Europe Lawmakers Push Back on Circumcision
Encouraged by Israeli diplomats, parliamentarians from the Council of Europe have submitted a motion opposing an earlier resolution condemning ritual circumcision of boys.
The motion was submitted last week by 101 members of the Parliamentary Assembly of the council, according to Micaela Catalano, a spokeswoman for the assembly, which has 318 parliamentarians and whose resolutions are non-binding.
Israeli diplomats told JTA they initiated the process that led to the motion’s submission.
The Council of Europe is an intergovernmental organization that encourages dialogue and is not connected to the European Union.
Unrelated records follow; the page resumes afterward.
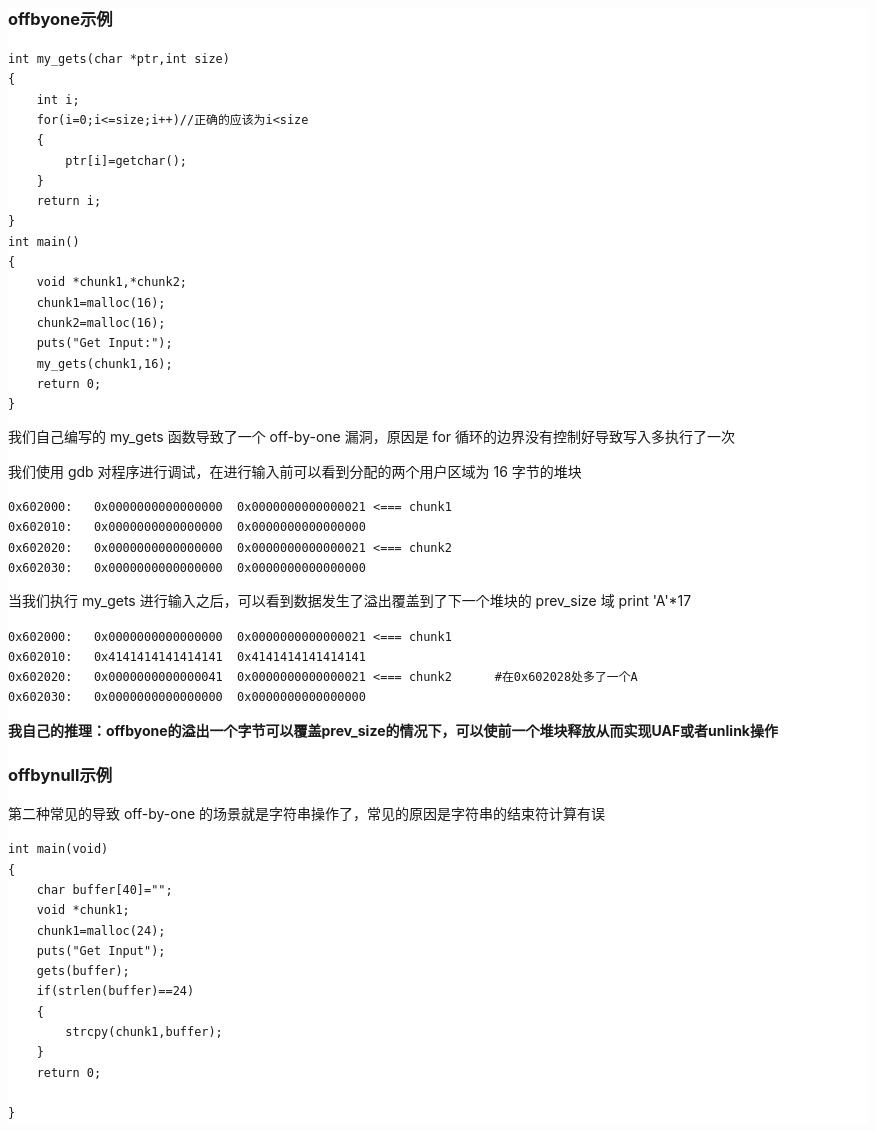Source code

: ### offbyone示例 

```
int my_gets(char *ptr,int size)
{
    int i;
    for(i=0;i<=size;i++)//正确的应该为i<size
    {
        ptr[i]=getchar();
    }
    return i;
}
int main()
{
    void *chunk1,*chunk2;
    chunk1=malloc(16);
    chunk2=malloc(16);
    puts("Get Input:");
    my_gets(chunk1,16);
    return 0;
}
```

我们自己编写的 my_gets 函数导致了一个 off-by-one 漏洞，原因是 for 循环的边界没有控制好导致写入多执行了一次

我们使用 gdb 对程序进行调试，在进行输入前可以看到分配的两个用户区域为 16 字节的堆块 

```
0x602000:   0x0000000000000000  0x0000000000000021 <=== chunk1
0x602010:   0x0000000000000000  0x0000000000000000
0x602020:   0x0000000000000000  0x0000000000000021 <=== chunk2
0x602030:   0x0000000000000000  0x0000000000000000
```

 当我们执行 my_gets 进行输入之后，可以看到数据发生了溢出覆盖到了下一个堆块的 prev_size 域 print 'A'*17 

```
0x602000:   0x0000000000000000  0x0000000000000021 <=== chunk1
0x602010:   0x4141414141414141  0x4141414141414141
0x602020:   0x0000000000000041  0x0000000000000021 <=== chunk2		#在0x602028处多了一个A
0x602030:   0x0000000000000000  0x0000000000000000
```

**我自己的推理：offbyone的溢出一个字节可以覆盖prev_size的情况下，可以使前一个堆块释放从而实现UAF或者unlink操作**

### offbynull示例 

第二种常见的导致 off-by-one 的场景就是字符串操作了，常见的原因是字符串的结束符计算有误

```
int main(void)
{
    char buffer[40]="";
    void *chunk1;
    chunk1=malloc(24);
    puts("Get Input");
    gets(buffer);
    if(strlen(buffer)==24)
    {
        strcpy(chunk1,buffer);
    }
    return 0;

}
```
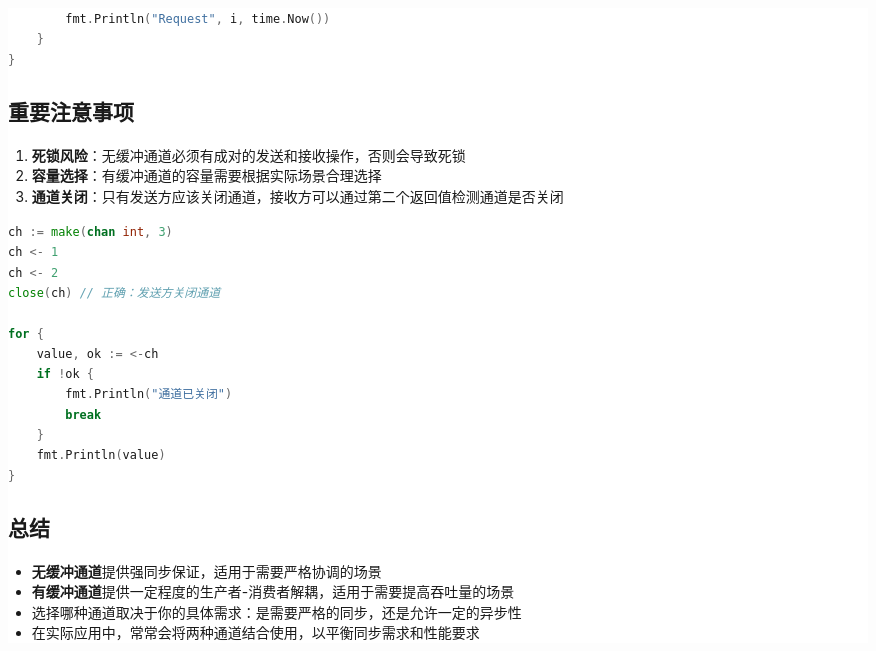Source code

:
 ```go
        fmt.Println("Request", i, time.Now())
    }
}
```

## 重要注意事项

1. **死锁风险**：无缓冲通道必须有成对的发送和接收操作，否则会导致死锁
2. **容量选择**：有缓冲通道的容量需要根据实际场景合理选择
3. **通道关闭**：只有发送方应该关闭通道，接收方可以通过第二个返回值检测通道是否关闭

```go
ch := make(chan int, 3)
ch <- 1
ch <- 2
close(ch) // 正确：发送方关闭通道

for {
    value, ok := <-ch
    if !ok {
        fmt.Println("通道已关闭")
        break
    }
    fmt.Println(value)
}
```

## 总结

- **无缓冲通道**提供强同步保证，适用于需要严格协调的场景
- **有缓冲通道**提供一定程度的生产者-消费者解耦，适用于需要提高吞吐量的场景
- 选择哪种通道取决于你的具体需求：是需要严格的同步，还是允许一定的异步性
- 在实际应用中，常常会将两种通道结合使用，以平衡同步需求和性能要求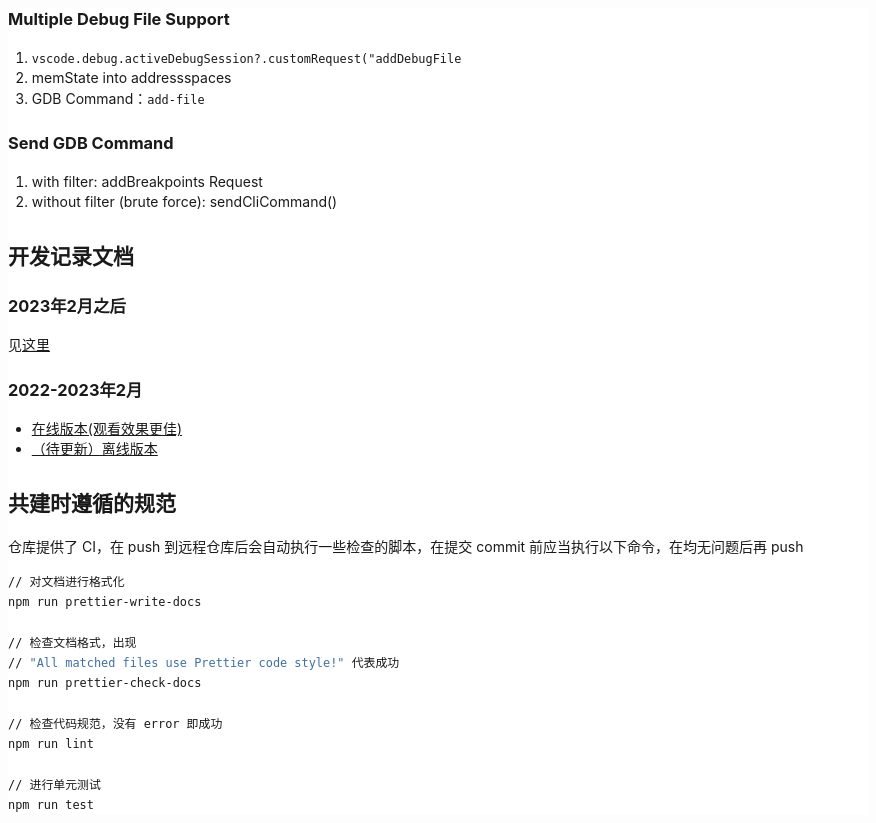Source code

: ### Multiple Debug File Support

1. `vscode.debug.activeDebugSession?.customRequest("addDebugFile`
2. memState into addressspaces
3. GDB Command：`add-file`

### Send GDB Command

1. with filter: addBreakpoints Request
2. without filter (brute force): sendCliCommand()


## 开发记录文档

### 2023年2月之后
见[这里](./README-OSComp2023.md)

### 2022-2023年2月
- [在线版本(观看效果更佳)](https://shimo.im/docs/hRQk6dXkxHp9pR3T)
- [（待更新）离线版本](./docs/%E5%BC%80%E5%8F%91%E8%AE%B0%E5%BD%95%E5%92%8C%E7%9F%A5%E8%AF%86%E5%BA%93.pdf)

## 共建时遵循的规范

仓库提供了 CI，在 push 到远程仓库后会自动执行一些检查的脚本，在提交 commit 前应当执行以下命令，在均无问题后再 push

```bash
// 对文档进行格式化
npm run prettier-write-docs

// 检查文档格式，出现 
// "All matched files use Prettier code style!" 代表成功
npm run prettier-check-docs

// 检查代码规范，没有 error 即成功
npm run lint

// 进行单元测试
npm run test
```
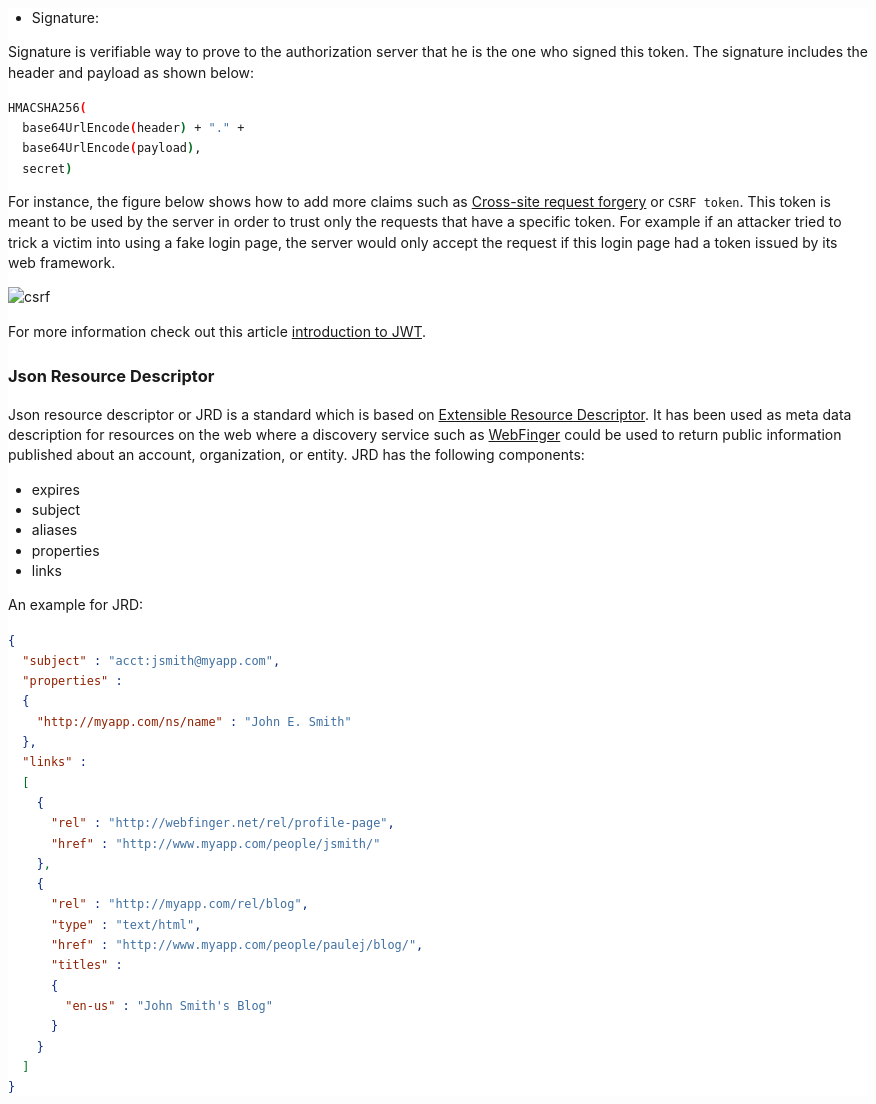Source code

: - Signature:

Signature is verifiable way to prove to the authorization server that he is the one who signed this token. The signature includes
the header and payload as shown below:

```bash
HMACSHA256(
  base64UrlEncode(header) + "." +
  base64UrlEncode(payload),
  secret)
```

For instance, the figure below shows how to add more claims such as [Cross-site request forgery](https://en.wikipedia.org/wiki/Cross-site_request_forgery) or <code>CSRF token</code>.
This token is meant to be used by the server in order to trust only the requests that have a specific token. For example if an attacker tried to trick a victim into using a fake login page, the server 
would only accept the request if this login page had a token issued by its web framework.

![csrf](images/csrf.png)


For more information check out this article [introduction to JWT](https://self-issued.info/docs/draft-ietf-oauth-json-web-token.html). 


### Json Resource Descriptor

Json resource descriptor or JRD is a standard which is based on [Extensible Resource Descriptor](https://www.packetizer.com/rfc/rfc6415/). It has been used 
as meta data description for resources on the web where a discovery service such as [WebFinger](https://www.techabulary.com/w/webfinger/) 
could be used to return public information published about an account, organization, or entity. JRD has the following components:

- expires
- subject
- aliases
- properties
- links

An example for JRD:

```json
{
  "subject" : "acct:jsmith@myapp.com",
  "properties" :
  {
    "http://myapp.com/ns/name" : "John E. Smith"
  },
  "links" :
  [
    {
      "rel" : "http://webfinger.net/rel/profile-page",
      "href" : "http://www.myapp.com/people/jsmith/"
    },
    {
      "rel" : "http://myapp.com/rel/blog",
      "type" : "text/html",
      "href" : "http://www.myapp.com/people/paulej/blog/",
      "titles" :
      {
        "en-us" : "John Smith's Blog"
      }
    }
  ]
}
```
The new motion calls Jewish and Muslim circumcision of boys “a religious rite which does not present risks for children and should be respected as a longstanding religious tradition.”
Titled “Freedom of religion and religious practices,” the December 11 motion urges the assembly to make recommendations on tolerance of religious practices. It also mentions an earlier, anti-circumcision resolution that the assembly passed in October.
Titled “Children’s Right to Physical Integrity,” the October resolution calls non-medical circumcision of boys a “violation of the physical integrity of children.” In an unusual move, Israel’s Foreign Ministry had condemned that resolution, warning it was helping to foster hate.
Nimrod Barkan, Israel’s ambassador to the United Nations Educational, Scientific and Cultural Organization, or UNESCO, told JTA that the Israeli Foreign Ministry, through its missions around the world, had campaigned over the last two months to collect signatures of council parliamentarians opposing the October resolution. That resolution had passed thanks to 78 assembly members out of the 91 who participated in that vote.
The assembly’s bureau will decide next month whether to follow up on the new motion by compiling a report on religious freedoms or to take no further action, Catalano, the assembly spokeswoman, told JTA. If a report is compiled, the assembly will vote on whether to adopt its resolutions.
Resolutions passed by the assembly cannot be revised, but new ones may be passed, she added.